- DOCUMENT PASSAGE
-------
On the last day of class, I touched on some big picture things in my P-Chem class on Statistical Thermodynamics and Kinetics. But after class, while sitting in my office, I started to ponder the conceptual strangeness of entropy before Ludwig Boltzmann’s statistical interpretation.
Sadi Carnot had laid the foundations for the theory of heat. At the time, heat was considered a ‘weightless fluid’ called caloric. This fluid spontaneously flowed from hot to cold, down a temperature gradient (the Zeroth Law of Thermodynamics). Carnot devised the heat engine model, and laid the foundations for conservation of energy (First Law of Thermodynamics) by examining the conservation of heat in the ideal cyclic process of the model. The caloric theory of heat turns out to be wrong, and Robert Mayer was instrumental in figuring out that energy (a hard-to-define word) was conserved. Mayer actually called it the conservation of force. William Thomson (Lord Kelvin) came up with ‘energy’. It’s not surprising that all this was confusing to the scientists of the day.
It was Rudolf Clausius that extended Carnot’s early ideas but he needed to introduce ‘entropy’ as a partner to energy. Arguments about the conservation of heat (energy) only applied to reversible processes, but we observe many other physical and chemical processes that seem to go in one direction. Entropy is crucial because for a process that proceeds irreversibly, this quantity called entropy increases, at least in an isolated system (Second Law of Thermodynamics), although how fast it would proceed was controlled by kinetics. Clausius connected entropy to heat and temperature mathematically, but could not take the step that Boltzmann did, partly because in the mid-nineteenth century, many scientists did not believe in the existence of tiny molecules that no one could see.
-------
- EXTRACTED DATA
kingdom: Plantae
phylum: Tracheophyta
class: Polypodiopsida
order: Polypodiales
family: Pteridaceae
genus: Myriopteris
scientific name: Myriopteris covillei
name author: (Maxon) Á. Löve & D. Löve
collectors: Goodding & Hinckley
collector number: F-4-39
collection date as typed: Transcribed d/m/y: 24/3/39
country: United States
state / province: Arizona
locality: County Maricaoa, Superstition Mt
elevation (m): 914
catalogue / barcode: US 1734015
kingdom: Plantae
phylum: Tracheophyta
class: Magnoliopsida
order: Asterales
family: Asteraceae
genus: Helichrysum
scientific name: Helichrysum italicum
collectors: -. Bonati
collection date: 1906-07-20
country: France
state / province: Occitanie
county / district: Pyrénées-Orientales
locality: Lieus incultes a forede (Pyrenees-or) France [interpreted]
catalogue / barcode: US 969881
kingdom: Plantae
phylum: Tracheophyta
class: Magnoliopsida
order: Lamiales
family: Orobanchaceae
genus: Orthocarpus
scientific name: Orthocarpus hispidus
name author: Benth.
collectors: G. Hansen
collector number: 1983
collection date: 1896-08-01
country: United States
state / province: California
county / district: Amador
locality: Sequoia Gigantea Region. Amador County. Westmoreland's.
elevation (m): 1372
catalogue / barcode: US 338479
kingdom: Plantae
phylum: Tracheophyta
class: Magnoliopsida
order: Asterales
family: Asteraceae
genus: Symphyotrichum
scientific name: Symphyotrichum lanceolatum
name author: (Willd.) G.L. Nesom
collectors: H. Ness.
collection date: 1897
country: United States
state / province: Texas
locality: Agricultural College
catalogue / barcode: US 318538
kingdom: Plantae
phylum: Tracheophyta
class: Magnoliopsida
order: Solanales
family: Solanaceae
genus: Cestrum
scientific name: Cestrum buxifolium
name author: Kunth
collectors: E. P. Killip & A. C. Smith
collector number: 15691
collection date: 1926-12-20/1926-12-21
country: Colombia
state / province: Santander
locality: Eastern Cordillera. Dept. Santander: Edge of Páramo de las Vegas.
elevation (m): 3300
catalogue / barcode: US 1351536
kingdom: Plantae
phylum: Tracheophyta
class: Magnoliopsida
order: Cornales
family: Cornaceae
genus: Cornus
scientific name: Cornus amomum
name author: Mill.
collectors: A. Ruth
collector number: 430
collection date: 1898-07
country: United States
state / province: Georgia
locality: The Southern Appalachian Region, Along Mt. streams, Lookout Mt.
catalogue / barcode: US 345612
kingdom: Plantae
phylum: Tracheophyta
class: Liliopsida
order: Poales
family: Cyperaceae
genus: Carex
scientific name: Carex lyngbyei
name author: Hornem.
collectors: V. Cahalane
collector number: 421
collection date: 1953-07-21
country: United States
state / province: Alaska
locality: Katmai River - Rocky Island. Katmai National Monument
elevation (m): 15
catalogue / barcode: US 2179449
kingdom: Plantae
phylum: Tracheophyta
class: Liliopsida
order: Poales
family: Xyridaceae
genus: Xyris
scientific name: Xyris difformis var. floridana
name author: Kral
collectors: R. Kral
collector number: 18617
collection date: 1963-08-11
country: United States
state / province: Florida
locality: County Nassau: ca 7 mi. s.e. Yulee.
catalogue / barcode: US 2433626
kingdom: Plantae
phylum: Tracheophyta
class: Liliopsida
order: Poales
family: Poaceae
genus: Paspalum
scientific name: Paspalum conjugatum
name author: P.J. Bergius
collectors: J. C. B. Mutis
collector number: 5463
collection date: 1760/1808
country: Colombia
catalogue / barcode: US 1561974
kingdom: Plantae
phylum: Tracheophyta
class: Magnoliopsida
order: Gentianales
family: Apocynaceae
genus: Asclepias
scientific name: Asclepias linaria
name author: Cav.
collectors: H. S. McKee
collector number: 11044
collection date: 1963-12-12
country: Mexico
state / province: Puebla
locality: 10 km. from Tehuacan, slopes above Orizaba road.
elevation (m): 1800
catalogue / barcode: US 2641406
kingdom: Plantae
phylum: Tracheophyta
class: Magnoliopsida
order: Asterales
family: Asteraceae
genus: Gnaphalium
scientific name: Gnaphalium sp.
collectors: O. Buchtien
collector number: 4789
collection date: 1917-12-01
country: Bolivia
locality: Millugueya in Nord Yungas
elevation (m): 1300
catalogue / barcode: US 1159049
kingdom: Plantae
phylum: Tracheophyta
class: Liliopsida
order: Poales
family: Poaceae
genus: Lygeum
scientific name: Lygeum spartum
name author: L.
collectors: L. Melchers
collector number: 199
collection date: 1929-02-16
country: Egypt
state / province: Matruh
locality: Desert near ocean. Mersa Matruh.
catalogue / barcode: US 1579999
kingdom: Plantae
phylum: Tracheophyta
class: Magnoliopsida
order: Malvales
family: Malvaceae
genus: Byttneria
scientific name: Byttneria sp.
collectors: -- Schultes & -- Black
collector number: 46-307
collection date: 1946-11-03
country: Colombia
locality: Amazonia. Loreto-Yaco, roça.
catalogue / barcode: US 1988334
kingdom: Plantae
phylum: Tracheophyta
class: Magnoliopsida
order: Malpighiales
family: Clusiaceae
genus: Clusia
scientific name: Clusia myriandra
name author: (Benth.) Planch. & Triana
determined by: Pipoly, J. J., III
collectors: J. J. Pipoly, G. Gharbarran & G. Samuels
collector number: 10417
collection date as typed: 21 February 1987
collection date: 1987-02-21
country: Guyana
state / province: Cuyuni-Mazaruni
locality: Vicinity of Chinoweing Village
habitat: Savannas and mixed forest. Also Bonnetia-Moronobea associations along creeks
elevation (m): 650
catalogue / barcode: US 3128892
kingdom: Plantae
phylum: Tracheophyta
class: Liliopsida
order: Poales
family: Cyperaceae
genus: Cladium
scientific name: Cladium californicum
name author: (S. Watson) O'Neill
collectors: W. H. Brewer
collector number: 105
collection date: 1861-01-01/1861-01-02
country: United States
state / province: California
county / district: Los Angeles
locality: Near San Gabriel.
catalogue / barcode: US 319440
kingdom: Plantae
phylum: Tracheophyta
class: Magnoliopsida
-------
- ABOUT THIS TASK
Pick up the passage on the history of entropy after its last sentence and continue it.

- OUTPUT FOR THIS TASK
Why the Second Law
is obeyed was rather mysterious. It was as if there was some hidden variable in
nature that commanded that entropy must increase for anything to proceed over
time and not get stuck in equilibrium. Not that scientists couldn’t posit
strange abstract ideas like a weightless fluid or the luminiferous ether of
space. But it’s like invoking magic. Something must be transferring. Something
must be facilitating movement. But we have no idea what that something is. Is
it even a thing? Invoking entropy was like invoking magic, but not uncommon for
scientists positing interesting new ideas. There was a mathematical framework
for calculating entropy, but no one knew what it was. We have a better idea
now, but like any large cross-cutting concept, it’s hard to provide a succinct
definition, and we have to rely on multiple examples to illustrate entropy. One idea is that entropy says something about the quality of energy.
By embracing the molecular hypothesis, Boltzmann was able to make a powerful argument that brought the statistical to thermodynamics. It’s how I approach the teaching of thermodynamics to students in my chemistry classes. Why does the Second Law do what it does? Sheer probability. When there are six-gazillions (or moles) of molecules, the most probable distributions far outweigh any seemingly ‘ordered’ macroscopic structures. That’s why entropy is often associated with disorder – a helpful analogy although occasionally misleading. We need Mack and Mike to help us think about what’s actually going on, and we have Boltzmann to thank for that point of view.